Commitment 8: Where an incident has occurred because of cultural problems, we’ll concentrate on taking action to minimise the risk of the same thing happening again
While we expect nurses, midwives and nursing associates to comply with the Code at all times, we recognise the psychological evidence about how hard it can be to speak up or to disobey group norms, even if that means people acted in a way that looks unacceptable with hindsight. If the evidence shows that an incident occurred because of a poor culture we'll take this into account when deciding what action we need to take.
As we explain in our guidance on seriousness, some concerns are so serious that they may be more difficult for the individual to put right. Such concerns include things like causing deliberate harm to people who use services, concerns of discrimination that have taken place either inside or outside the workplace, or a person breaching the professional duty of candour, for example by falsifying records or covering up their mistakes. For these concerns we'd follow the approach in our guidance "serious concerns which are more difficult to put right". We'd still look into the impact of poor culture or group norms, and evidence of these would be considered as part of our assessment of the case. However, concerns such as these are more likely to call into question fundamental aspects of the individual's fitness to practise, and require us to take regulatory action.

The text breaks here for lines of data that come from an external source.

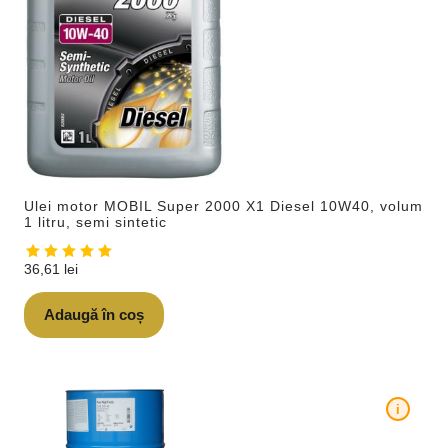
Ulei motor MOBIL Super 2000 X1 Diesel 10W40, volum
1 litru, semi sintetic
36,61
lei
Adaugă în coș
i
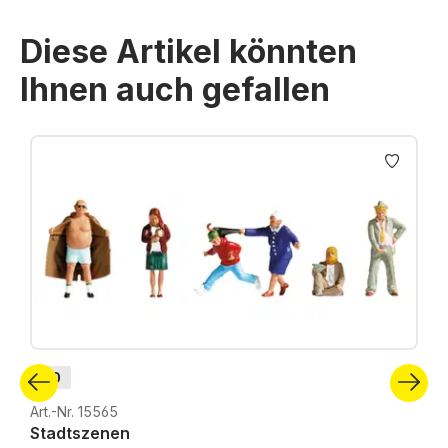
Diese Artikel könnten
Ihnen auch gefallen
Produktgalerie überspringen
H0
Art.-Nr. 15565
Stadtszenen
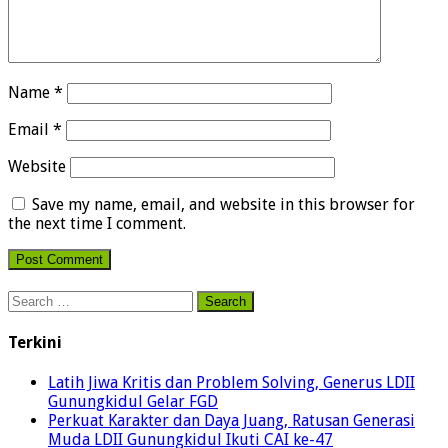
Name
*
Email
*
Website
Save my name, email, and website in this browser for
the next time I comment.
Search
for:
Terkini
Latih Jiwa Kritis dan Problem Solving, Generus LDII
Gunungkidul Gelar FGD
Perkuat Karakter dan Daya Juang, Ratusan Generasi
Muda LDII Gunungkidul Ikuti CAI ke-47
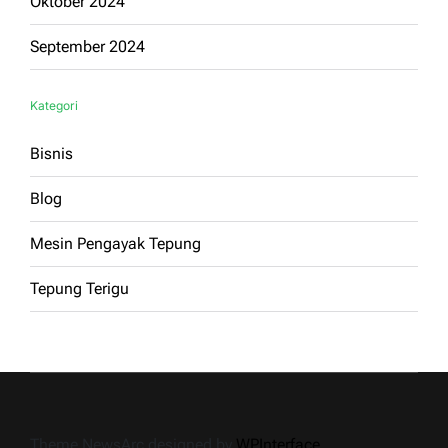
Oktober 2024
September 2024
Kategori
Bisnis
Blog
Mesin Pengayak Tepung
Tepung Terigu
Theme NewsArc designed by
WPInterface
.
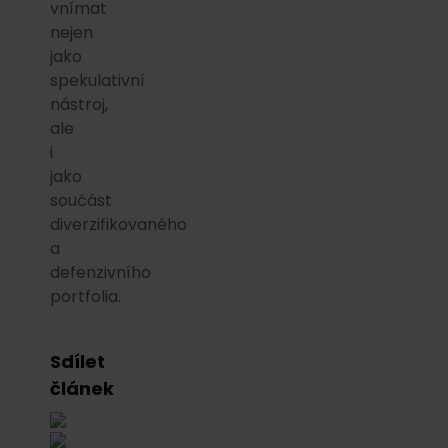
vnímat
nejen
jako
spekulativní
nástroj,
ale
i
jako
součást
diverzifikovaného
a
defenzivního
portfolia.
Sdílet
článek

Where cultural problems are at the heart of the concern, we'd need to seek assurance that the individual has since reflected and demonstrated that they can act appropriately if they found themselves in a similar working environment. Without this evidence, regulatory action may be required to stop the problem from happening again.
Where there's evidence that other individuals on our register took part in the same poor practices as the person referred to us, we'd need to consider what other action to take to keep people safe. This might mean opening referrals against them. We are less likely to open a new referral if we're confident that the individual has reflected on the incident and demonstrated that they can act appropriately if they found themselves in a similar working environment. We'll also consider sharing information with other regulators and employers via our regulation advisors.

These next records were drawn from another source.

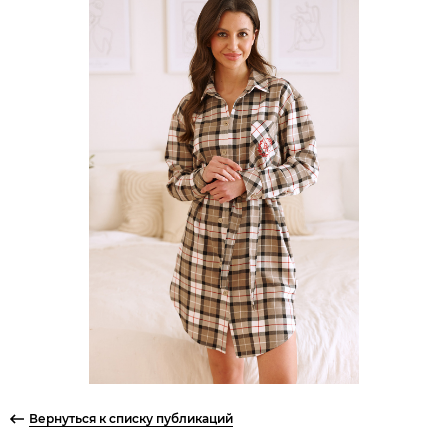
Вернуться к списку публикаций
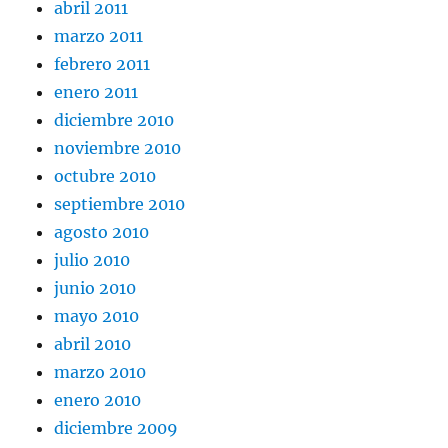
abril 2011
marzo 2011
febrero 2011
enero 2011
diciembre 2010
noviembre 2010
octubre 2010
septiembre 2010
agosto 2010
julio 2010
junio 2010
mayo 2010
abril 2010
marzo 2010
enero 2010
diciembre 2009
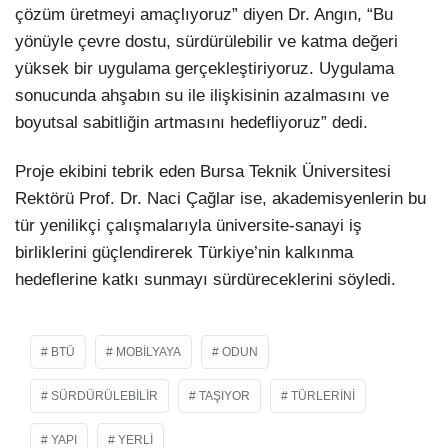
çözüm üretmeyi amaçlıyoruz” diyen Dr. Angın, “Bu
yönüyle çevre dostu, sürdürülebilir ve katma değeri
yüksek bir uygulama gerçekleştiriyoruz. Uygulama
sonucunda ahşabın su ile ilişkisinin azalmasını ve
boyutsal sabitliğin artmasını hedefliyoruz” dedi.
Proje ekibini tebrik eden Bursa Teknik Üniversitesi
Rektörü Prof. Dr. Naci Çağlar ise, akademisyenlerin bu
tür yenilikçi çalışmalarıyla üniversite-sanayi iş
birliklerini güçlendirerek Türkiye’nin kalkınma
hedeflerine katkı sunmayı sürdüreceklerini söyledi.
BTÜ
MOBILYAYA
ODUN
SÜRDÜRÜLEBILIR
TAŞIYOR
TÜRLERINI
YAPI
YERLI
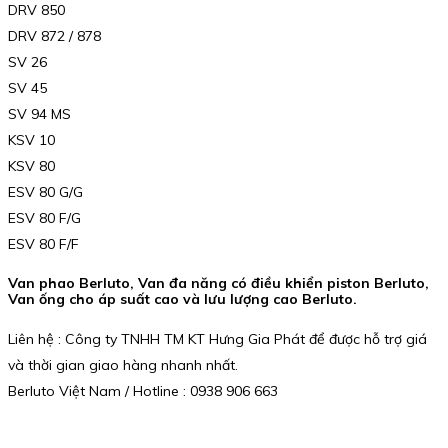
DRV 850
DRV 872 / 878
SV 26
SV 45
SV 94 MS
KSV 10
KSV 80
ESV 80 G/G
ESV 80 F/G
ESV 80 F/F
Van phao Berluto, Van đa năng có điều khiển piston Berluto,
Van ống cho áp suất cao và lưu lượng cao Berluto.
Liên hệ : Công ty TNHH TM KT Hưng Gia Phát để được hỗ trợ giá
và thời gian giao hàng nhanh nhất.
Berluto Việt Nam / Hotline : 0938 906 663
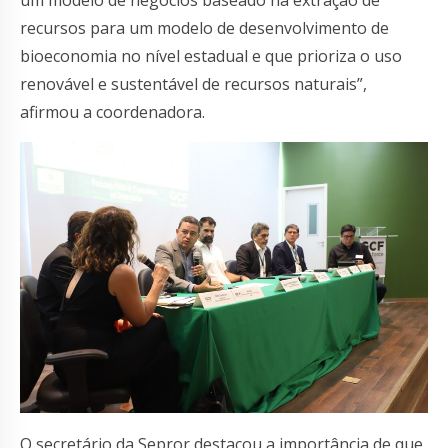
recursos para um modelo de desenvolvimento de
bioeconomia no nível estadual e que prioriza o uso
renovável e sustentável de recursos naturais”,
afirmou a coordenadora.
O secretário da Sepror destacou a importância de que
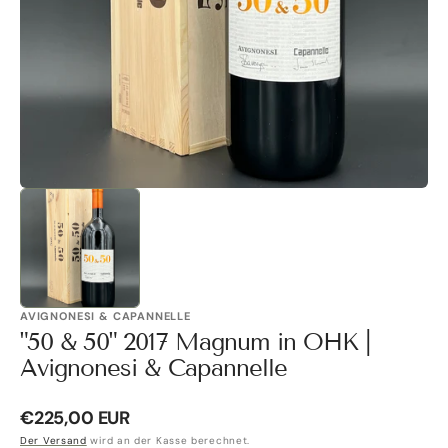
Galerieansicht
öffnen
AVIGNONESI & CAPANNELLE
"50 & 50" 2017 Magnum in OHK |
Avignonesi & Capannelle
Normaler
€225,00 EUR
Preis
Der Versand
wird an der Kasse berechnet.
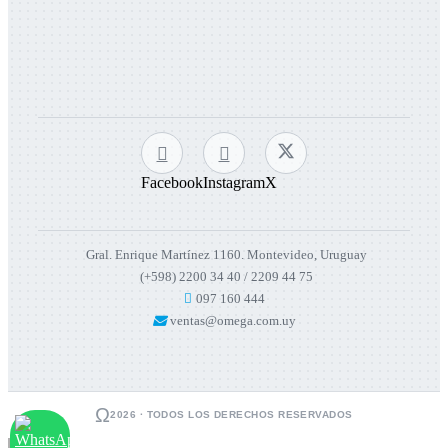
Facebook
Instagram
X
Gral. Enrique Martínez 1160. Montevideo, Uruguay
(+598) 2200 34 40 / 2209 44 75
097 160 444
ventas@omega.com.uy
Ω
2026 · TODOS LOS DERECHOS RESERVADOS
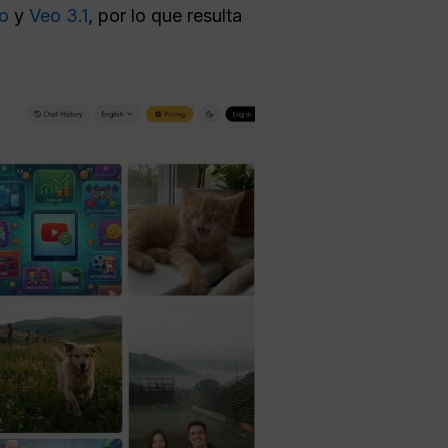
ro
y
Veo 3.1
, por lo que resulta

In these types of situations, the people leading or fostering poor cultures should be held accountable as well as and not instead of the people who carry the behaviours out. We'll need to consider whether we need to take any action against those in senior positions who were responsible for the poor culture and for ensuring correct processes were in place, known about, understood and adhered to.
If managers knew poor practices were happening and did nothing, it might call their management arrangements and the level of support they provided into question. It might also be a concern if managers didn't know of a widespread cultural issue. Again, we may need to consider opening referrals against people on our register or sharing information with other regulators or employers who also have a role in preventing future harm to people who use services.